The 2009 White Paper was a systematic attempt by the Rudd Government to tackle the following strategic problem: the warning clock had started to tick; Australia might in future face the prospect of being in armed conflict with a major power; consequentially, a larger force would need to be built over time as a hedge. The maritime-focused ‘Force 2030’ was the result (note the choice of year). Force 2030 was to be the initial base upon which force expansion could further occur, as judged necessary over the 2010s and beyond.
Careful and deliberate consideration was given to the military strategic implications of ‘more substantial conflict’, to use the 1987 formula. The 2009 White Paper directed that an enlarged ‘primary operating environment’ for the ADF be adopted, expanded further north and west, in order to more effectively seek to deny access through the sea-air approaches against a major power adversary. Force projection as far forward as maritime Southeast Asia was contemplated, an evolution of the 1987 model—not its repudiation.
The 2009 White Paper stands in the arc of Australian defence strategy as the road not taken, when we still had time. A further 15 years on, Australia today has to contend with the very prospect of ‘more substantial conflict’ that was contemplated theoretically in the 1987 White Paper, and considered specifically in the 2009 White Paper.
Ironies aside, Beazley also has a keen sense of the tragic in world history.
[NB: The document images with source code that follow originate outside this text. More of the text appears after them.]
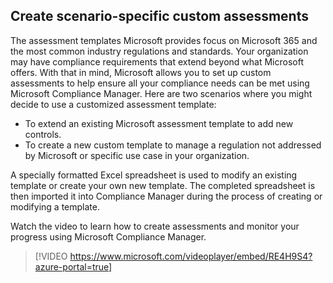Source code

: ## Create scenario-specific custom assessments

The assessment templates Microsoft provides focus on Microsoft 365 and the most common industry regulations and standards. Your organization may have compliance requirements that extend beyond what Microsoft offers. With that in mind, Microsoft allows you to set up custom assessments to help ensure all your compliance needs can be met using Microsoft Compliance Manager. Here are two scenarios where you might decide to use a customized assessment template: 
- To extend an existing Microsoft assessment template to add new controls.
- To create a new custom template to manage a regulation not addressed by Microsoft or specific use case in your organization.  

A specially formatted Excel spreadsheet is used to modify an existing template or create your own new template. The completed spreadsheet is then imported it into Compliance Manager during the process of creating or modifying a template.

Watch the video to learn how to create assessments and monitor your progress using Microsoft Compliance Manager.
> 
> [!VIDEO https://www.microsoft.com/videoplayer/embed/RE4H9S4?azure-portal=true]
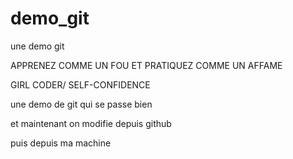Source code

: # demo_git
une demo git

APPRENEZ COMME UN FOU ET PRATIQUEZ COMME UN AFFAME

GIRL CODER/ SELF-CONFIDENCE

une demo de git qui se passe bien

et maintenant on modifie depuis github

puis depuis ma machine
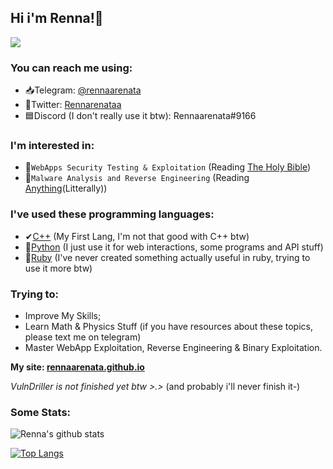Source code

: ## Hi i'm Renna!🦌
![](https://i.ibb.co/yQpkmnb/reindeer-4213845-640.jpg)
### You can reach me using:
- 📥Telegram: [@rennaarenata](https://t.me/rennaarenata)
- 🦅Twitter: [Rennarenataa](https://twitter.com/rennaarenataa)
- 🟦Discord (I don't really use it btw): Rennaarenata#9166

### I'm interested in:
- 📃`WebApps Security Testing & Exploitation` (Reading [The Holy Bible](https://portswigger.net/web-security/web-application-hackers-handbook))
- 👾`Malware Analysis and Reverse Engineering` (Reading [Anything](https://www.anything.org/)(Litterally))

### I've used these programming languages:
- ✔[C++](https://en.wikipedia.org/wiki/C%2B%2B) (My First Lang, I'm not that good with C++ btw)
- 🐍[Python](https://en.wikipedia.org/wiki/Python_(programming_language)) (I just use it for web interactions, some programs and API stuff)
- 💎[Ruby](https://en.wikipedia.org/wiki/Ruby_(programming_language)) (I've never created something actually useful in ruby, trying to use it more btw)

### Trying to:
- Improve My Skills;
- Learn Math & Physics Stuff (if you have resources about these topics, please text me on telegram)
- Master WebApp Exploitation, Reverse Engineering & Binary Exploitation.

**My site: [rennaarenata.github.io](https://rennaarenata.github.io)**

*_VulnDriller is not finished yet btw >.>_* (and probably i'll never finish it-)

### Some Stats:
![Renna's github stats](https://github-readme-stats.vercel.app/api?username=RENNAARENATA&show_icons=true&count_private=true&theme=react)

[![Top Langs](https://github-readme-stats.vercel.app/api/top-langs/?username=RENNAARENATA&layout=compact)](https://github.com/ExploitHaxgithub-readme-stats)
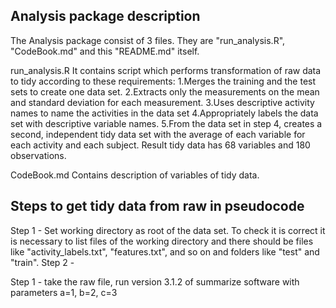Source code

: ## Analysis package description
The Analysis package consist of 3 files. They are "run_analysis.R", "CodeBook.md" and this "README.md" itself.

run_analysis.R
It contains script which performs transformation of raw data to tidy according to these requirements:
1.Merges the training and the test sets to create one data set.
2.Extracts only the measurements on the mean and standard deviation for each measurement. 
3.Uses descriptive activity names to name the activities in the data set
4.Appropriately labels the data set with descriptive variable names. 
5.From the data set in step 4, creates a second, independent tidy data set with the average of 
      each variable for each activity and each subject.
Result tidy data has 68 variables and 180 observations.

CodeBook.md
Contains description of variables of tidy data.

## Steps to get tidy data from raw in pseudocode

Step 1 - Set working directory as root of the data set.
         To check it is correct it is necessary to list files of the working directory
             and there should be files like "activity_labels.txt", "features.txt", and so on and folders like "test" and "train".
Step 2 - 

Step 1 - take the raw file, run version 3.1.2 of summarize software with parameters a=1, b=2, c=3
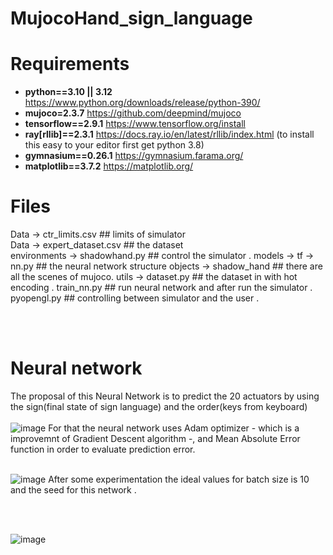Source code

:# MujocoHand_sign_language


# Requirements
* **python==3.10 || 3.12** https://www.python.org/downloads/release/python-390/
* **mujoco=2.3.7** https://github.com/deepmind/mujoco
* **tensorflow==2.9.1** https://www.tensorflow.org/install
* **ray[rllib]==2.3.1** https://docs.ray.io/en/latest/rllib/index.html (to install this easy to your editor first get python 3.8)
* **gymnasium==0.26.1** https://gymnasium.farama.org/
* **matplotlib==3.7.2** https://matplotlib.org/

# Files 
Data &#8594; ctr_limits.csv ## limits of simulator <br>
Data &#8594; expert_dataset.csv ## the dataset       <br>
environments &#8594; shadowhand.py ## control the simulator .
models &#8594; tf  &#8594; nn.py ## the neural network structure 
objects  &#8594; shadow_hand ## there are all the scenes of mujoco.
utils  &#8594; dataset.py ## the dataset in with hot encoding .
train_nn.py ## run neural network and after run the simulator .
pyopengl.py ## controlling  between simulator and the user .



 <br> </br>
# Neural network
The proposal of this Neural Network is to predict the 20 actuators by using the sign(final state of sign language) and the order(keys from keyboard)
 <br> </br>
![image](https://github.com/annaskar/MujocoHand_sign_language/assets/69804667/2febac40-23a9-4c0a-babd-33b54b16e587)
For that the neural network uses Adam optimizer - which is a improvemnt of Gradient Descent algorithm -, and Mean Absolute Error function in order to evaluate prediction error.
 <br> </br>

![image](https://github.com/annaskar/MujocoHand_sign_language/assets/69804667/50133716-fbc8-44a2-8e74-c2178439e193)
After some experimentation the ideal values ​​for batch size is 10 and the seed for this network .

 <br> </br>

![image](https://github.com/annaskar/MujocoHand_sign_language/assets/69804667/1394591e-7d5a-4841-98d8-7d5e6039f8a2)


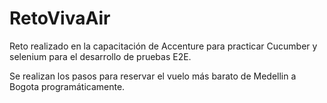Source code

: # RetoVivaAir


Reto realizado en la capacitación de Accenture para practicar Cucumber y selenium para el desarrollo de pruebas E2E.

Se realizan los pasos para reservar el vuelo más barato de Medellin a Bogota programáticamente.
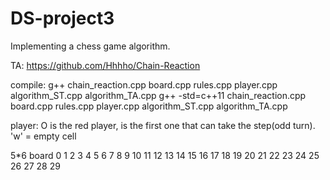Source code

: # DS-project3
Implementing a chess game algorithm.

TA: https://github.com/Hhhho/Chain-Reaction

compile: 
g++ chain_reaction.cpp board.cpp rules.cpp player.cpp algorithm_ST.cpp algorithm_TA.cpp
g++ -std=c++11 chain_reaction.cpp board.cpp rules.cpp player.cpp algorithm_ST.cpp algorithm_TA.cpp

player:
O is the red player, is the first one that can take the step(odd turn).
'w' = empty cell

5*6 board
0   1   2   3   4   5
6   7   8   9   10  11
12  13  14  15  16  17
18  19  20  21  22  23
24  25  26  27  28  29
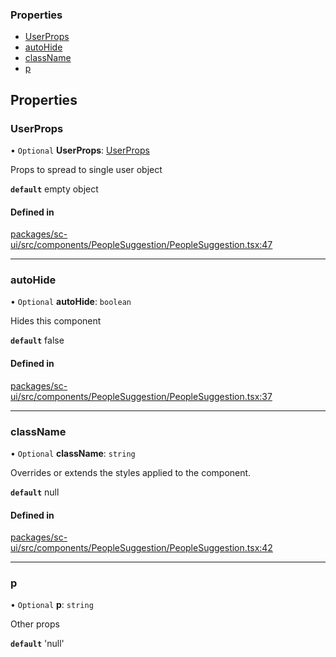### Properties

- [UserProps](#userprops)
- [autoHide](#autohide)
- [className](#classname)
- [p](#p)

## Properties

### UserProps

• `Optional` **UserProps**: [UserProps](UserProps)

Props to spread to single user object

**`default`** empty object

#### Defined in

[packages/sc-ui/src/components/PeopleSuggestion/PeopleSuggestion.tsx:47](https://github.com/selfcommunity/community-ui/blob/6b6e2bd/packages/sc-ui/src/components/PeopleSuggestion/PeopleSuggestion.tsx#L47)

___

### autoHide

• `Optional` **autoHide**: `boolean`

Hides this component

**`default`** false

#### Defined in

[packages/sc-ui/src/components/PeopleSuggestion/PeopleSuggestion.tsx:37](https://github.com/selfcommunity/community-ui/blob/6b6e2bd/packages/sc-ui/src/components/PeopleSuggestion/PeopleSuggestion.tsx#L37)

___

### className

• `Optional` **className**: `string`

Overrides or extends the styles applied to the component.

**`default`** null

#### Defined in

[packages/sc-ui/src/components/PeopleSuggestion/PeopleSuggestion.tsx:42](https://github.com/selfcommunity/community-ui/blob/6b6e2bd/packages/sc-ui/src/components/PeopleSuggestion/PeopleSuggestion.tsx#L42)

___

 
### p


• `Optional` **p**: `string`


Other props


**`default`** 'null'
He is a strategic pessimist, seeing the world as it is. This includes an appreciation that there is an even darker possibility. If a well-armed major power, unchecked by the United States, were to decide that access to our resources or land, or both, would be in its interests, and that Australia would be useful to it in other ways, we would not necessarily have the strategic, economic, demographic and military means to preserve our sovereignty or stave off national subjugation. How we would defend ourselves were US primacy to fade gradually, or shatter suddenly, and how much military heft would Australia require in such a world? Beazley’s Principia would be the starting point for arriving at an answer, but perhaps we would need an Einstein to build on the Newtonian model, as Australia grappled with a completely different, and more hostile, power relativity.
No amount of astute diplomacy, skilful statecraft, or the building of regional architectures would offset the strategic shock and adverse ramifications of a world where US primacy was a memory, like that of British naval mastery and strategic preponderance in the nineteenth-century.